Seminal movie, thy name is The Blue Angel, Der Blaue Engel in its native German. Josef von Sternberg was 36 when he paired unknown Marlene Dietrich with eminent Emil Jannings. Dietrich and von Sternberg rocketed straight to Hollywood. Jannings was left behind, kind of like in the story itself.
Von Sternberg drew the first half of his movie from a novel about the hypocrisy of the German middle-class. The second half, he went over-the-top. An eminent man falls for a bewitching cabaret singer named Lola-Lola, loses his mind and ends a clown. Germans loved clowns: made `em feel sophisticated.
Der Blaue Engel is notable today as a pre-Nazi German movie featuring Dietrich when she was a German movie star. After The Blue Angel, she became a Hollywood Queen for the next half century.
It opens with a laugh as the Lola-Lola sign gets a bath. Lots of darkly funny moments ensue. The maid puts a dead bird in the oven, there’s a German cuckoo clock, etc.
Proto-Nazism intrudes when Emil Janning’s Herr Gymnasium Professor gives a Hitler salute while telling a kid “Inside!” Was it a Hitler salute in 1929? In 1930, Hitler received almost six and a half million votes, nearly 20% of the German electorate and good for over 100 seats in the Reichstag. We can assume then that Janning’s salute was at the very least popular in what would soon be Nazi Germany.

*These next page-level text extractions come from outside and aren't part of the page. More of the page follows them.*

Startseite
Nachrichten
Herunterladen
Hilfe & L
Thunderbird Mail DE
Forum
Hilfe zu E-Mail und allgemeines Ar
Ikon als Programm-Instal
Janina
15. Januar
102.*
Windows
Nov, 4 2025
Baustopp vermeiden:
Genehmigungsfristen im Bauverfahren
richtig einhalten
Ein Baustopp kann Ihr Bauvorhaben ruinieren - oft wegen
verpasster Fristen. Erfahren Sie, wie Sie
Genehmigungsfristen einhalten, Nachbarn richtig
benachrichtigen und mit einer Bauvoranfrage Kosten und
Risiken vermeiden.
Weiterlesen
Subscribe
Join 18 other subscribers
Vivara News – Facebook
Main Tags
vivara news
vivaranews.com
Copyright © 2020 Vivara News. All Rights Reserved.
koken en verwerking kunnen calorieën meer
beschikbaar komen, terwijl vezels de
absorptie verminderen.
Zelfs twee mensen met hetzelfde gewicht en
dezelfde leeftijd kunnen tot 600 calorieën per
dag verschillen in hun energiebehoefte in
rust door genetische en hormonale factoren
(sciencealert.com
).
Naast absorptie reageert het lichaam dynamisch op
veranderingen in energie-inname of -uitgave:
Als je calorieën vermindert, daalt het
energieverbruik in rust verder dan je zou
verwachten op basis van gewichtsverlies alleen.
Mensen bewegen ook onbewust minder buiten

Obedient even for the age, the German sense of hierarchy is personified by Herr Gymnasium Professor. The White Ribbon comes inevitably to mind.

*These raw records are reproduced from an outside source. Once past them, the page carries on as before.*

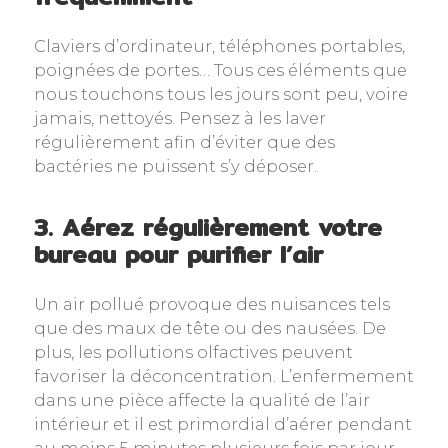
Claviers d’ordinateur, téléphones portables,
poignées de portes… Tous ces éléments que
nous touchons tous les jours sont peu, voire
jamais, nettoyés. Pensez à les laver
régulièrement afin d’éviter que des
bactéries ne puissent s’y déposer.
3. Aérez régulièrement votre
bureau pour purifier l’air
Un air pollué provoque des nuisances tels
que des maux de tête ou des nausées. De
plus, les pollutions olfactives peuvent
favoriser la déconcentration. L’enfermement
dans une pièce affecte la qualité de l’air
intérieur et il est primordial d’aérer pendant
au moins 5 minutes plusieurs fois par jour.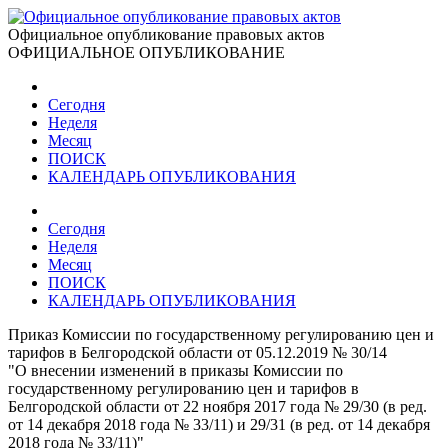
Официальное опубликование правовых актов
ОФИЦИАЛЬНОЕ ОПУБЛИКОВАНИЕ
Сегодня
Неделя
Месяц
ПОИСК
КАЛЕНДАРЬ ОПУБЛИКОВАНИЯ
Сегодня
Неделя
Месяц
ПОИСК
КАЛЕНДАРЬ ОПУБЛИКОВАНИЯ
Приказ Комиссии по государственному регулированию цен и
тарифов в Белгородской области от 05.12.2019 № 30/14
"О внесении изменений в приказы Комиссии по
государственному регулированию цен и тарифов в
Белгородской области от 22 ноября 2017 года № 29/30 (в ред.
от 14 декабря 2018 года № 33/11) и 29/31 (в ред. от 14 декабря
2018 года № 33/11)"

But this is Lola-Lola’s movie, through which Marlene Dietrich exploded into the stratosphere of stardom. Von Sternberg cleverly introduces her before she appears by having some boys blow on a picture-card to raise her feather skirt, a sexy trick if ever there was one.
Eighteen minutes in, Lola-Lola appears on stage, a cabaret singer extraordinaire. She’s the life of the cabaret – my friend – four decades before Liza Minnelli lit up Bob Fosse’s Cabaret.

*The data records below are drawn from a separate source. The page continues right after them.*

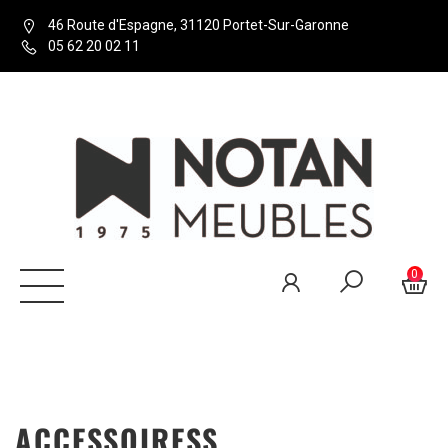
46 Route d'Espagne, 31120 Portet-Sur-Garonne
05 62 20 02 11
0
ACCESSOIRESS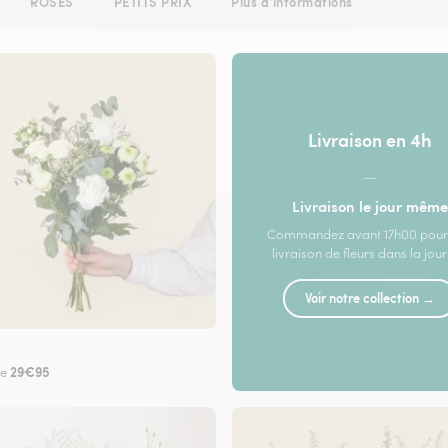
ROSES
PETITS PRIX
Plus d'informations
Livraison en 4h
—
Livraison le jour même
Commandez avant 17h00 pour
livraison de fleurs dans la jou
Voir notre collection →
29€95
de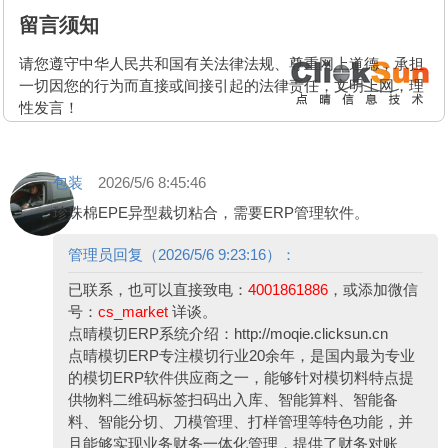
留言须知
请您遵守中华人民共和国有关法律法规、尊重网上道德，承担
一切因您的行为而直接或间接引起的法律责任，文明上网，理
性发言！
包装
2026/5/6 8:45:46
珍珠棉EPE异型裁切粘合，需要ERP管理软件。
管理员回复（2026/5/6 9:23:16）：
已联系，也可以直接致电：
4001861886
，或添加微信
号：
cs_market
详谈。
点晴模切ERP系统介绍：
http://moqie.clicksun.cn
点晴模切ERP专注模切行业20余年，是国内最为专业
的模切ERP软件供应商之一，能够针对模切料特点提
供物料二维码标签扫码出入库、智能算料、智能备
料、智能分切、刀模管理、打样管理等特色功能，并
且能够实现业务财务一体化管理，提供了财务对账、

Who could blame Herr Professor for becoming smitten when he ends up under the table by Marlene’s gams. Later, an undeniably cute scene has Marlene doing the chicken and her Groom doing the rooster.
A sexy movie about the power of sex in a sexually repressed society, The Blue Angel retains the power to transfix today. Half historical artifact, half blue movie, it’s all you need to grok the new power of cinema.
Marlene Dietrich – unknown before The Blue Angel – was an international star afterwards, brought to Hollywood by Paramount and put on a pedestal as an exotic and glamorous moviestar.
Emil Jannings was a big star in Germany and the big name on the original poster. Apparently he saw how his costar was being rapturously received on the set and started acting-out, going so far as threatening to strangle her. Well, he was right in that she was the future and he would be little more than a footnote.
Without Josef von Sternberg, there is no Marlene Dietrich. He took an unknown and cast her as the femme fatale of The Blue Angel, going on to make six Hollywood movies with her, cementing her legend & his.
The Blue Angel is notably one of the first talkies. Poor miking aside, notice how adjacent rooms go from silent to loud to silent when doors open and close. Sound engineering was then a brand new discipline.
Observations
Those Charming Alarming Blond Women, which opens “Beware of blonde women. They’re special, every one.” is a song Marlene sings that captures the vibe of sexual forthrightness she projected in a deeply repressed society. Today, it’s tame. Then, it was positively unnerving.
Lots to comment on about the underlying reality in which The Blue Angel was hatched, not to mention what came next. Just not now.